Go on, Sam, jump. The sooner your innards are displayed on Madison Avenue, the sooner we can escape this absurd melodrama and engage with something more interesting. There are sock drawers to be sorted. Grouting needs scrubbing. What are you waiting for, you chicken?

There was no reason for Man on a Ledgeto be quite so dreadful. The film does, after all, have quite a neat premise. The usually reliable Worthington plays a recently escaped felon engaged in an elaborate scheme to prove his innocence. While he creates this lofty diversion, his brother (Jamie Bell) attempts to break into a nearby bank vault and retrieve the jewel Sam was accused of stealing. It seems that evil, overwrought Ed Harris – run for your life, scenery, the chewing is about to begin – faked the robbery in order to reap a hefty insurance payout.

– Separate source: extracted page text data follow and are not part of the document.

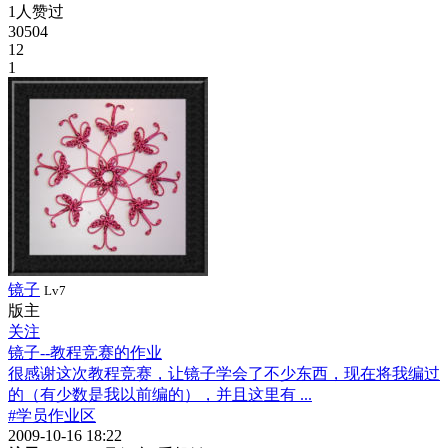
1人赞过
30504
12
1
镜子
Lv7
版主
关注
镜子--教程竞赛的作业
很感谢这次教程竞赛，让镜子学会了不少东西，现在将我编过
的（有少数是我以前编的），并且这里有 ...
#学员作业区
2009-10-16 18:22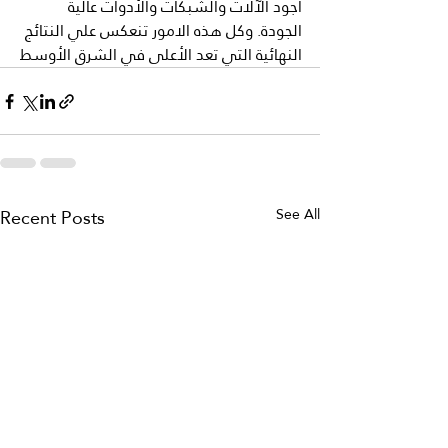
اجود الآلات والشبكات والأدوات عالية 
الجودة. وكل هذه الامور تنعكس علي النتائج 
النهائية التي تعد الأعلى في الشرق الأوسط
Recent Posts
See All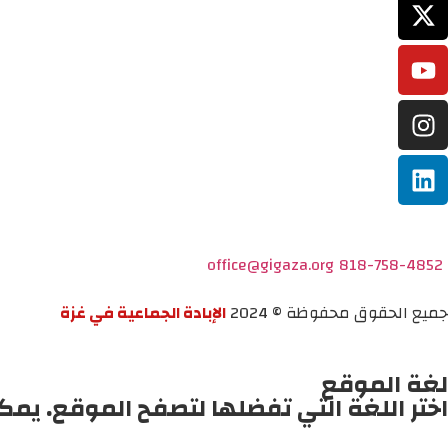
office@gigaza.org
818-758-4852
جميع الحقوق محفوظة © 2024
الإبادة الجماعية في غزة
لغة الموقع
اختر اللغة التي تفضلها لتصفح الموقع. يمك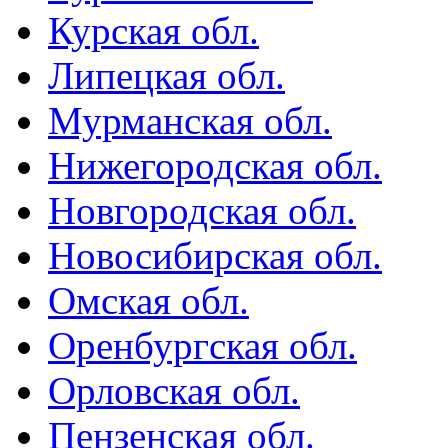
Курская обл.
Липецкая обл.
Мурманская обл.
Нижегородская обл.
Новгородская обл.
Новосибирская обл.
Омская обл.
Оренбургская обл.
Орловская обл.
Пензенская обл.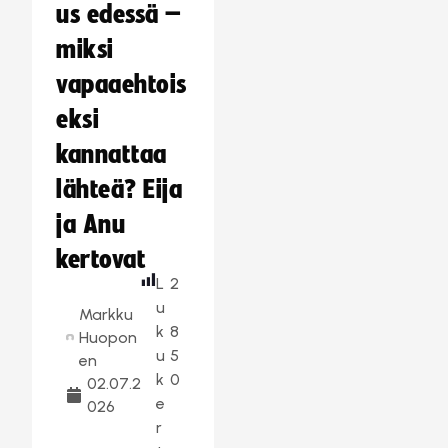
us edessä –
miksi
vapaaehtois
eksi
kannattaa
lähteä? Eija
ja Anu
kertovat
L
2
u
Markku
k
8
Huopon
u
5
en
k
0
02.07.2
e
026
r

Okay, it’s not exactly a “neat” premise. But one can detect a decent high-concept thriller fighting to escape the crummy dialogue and back-of-an-envelope plotting. One doesn’t ask for Rear Window. But something in the vicinity of Phone Boothmight have been nice.

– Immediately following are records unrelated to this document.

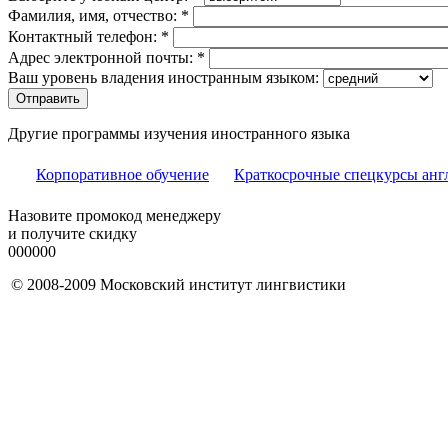
Фамилия, имя, отчество:
*
Контактный телефон:
*
Адрес электронной почты:
*
Ваш уровень владения иностранным языком:
Другие программы изучения иностранного языка
Корпоративное обучение
Краткосрочные спецкурсы анг
Назовите промокод менеджеру
и получите скидку
000000
© 2008-2009 Московский институт лингвистики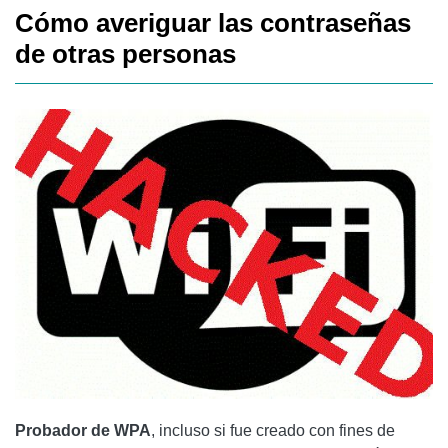
Cómo averiguar las contraseñas
de otras personas
Probador de WPA
, incluso si fue creado con fines de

The film’s insecurity of tone is at its most stark during the conversations between Worthington and disgraced copper Elizabeth Banks. Featuring endless relaxed diversions, the duologues have the unhurried quality that characterises conversations between friendly commuters awaiting the delayed service to Long Island City. Can they really have forgotten that poor Sam is stranded 250 feet above the ground?

Meanwhile, Bell and his girlfriend – who needs little encouragement to strip down to pink underwear – carry out a scheme so absurdly unlikely that one positively longs for the recent, infinitely more amusing Tower Heist.

Give him just the tiniest nudge, Officer Banks. That ought to do the trick.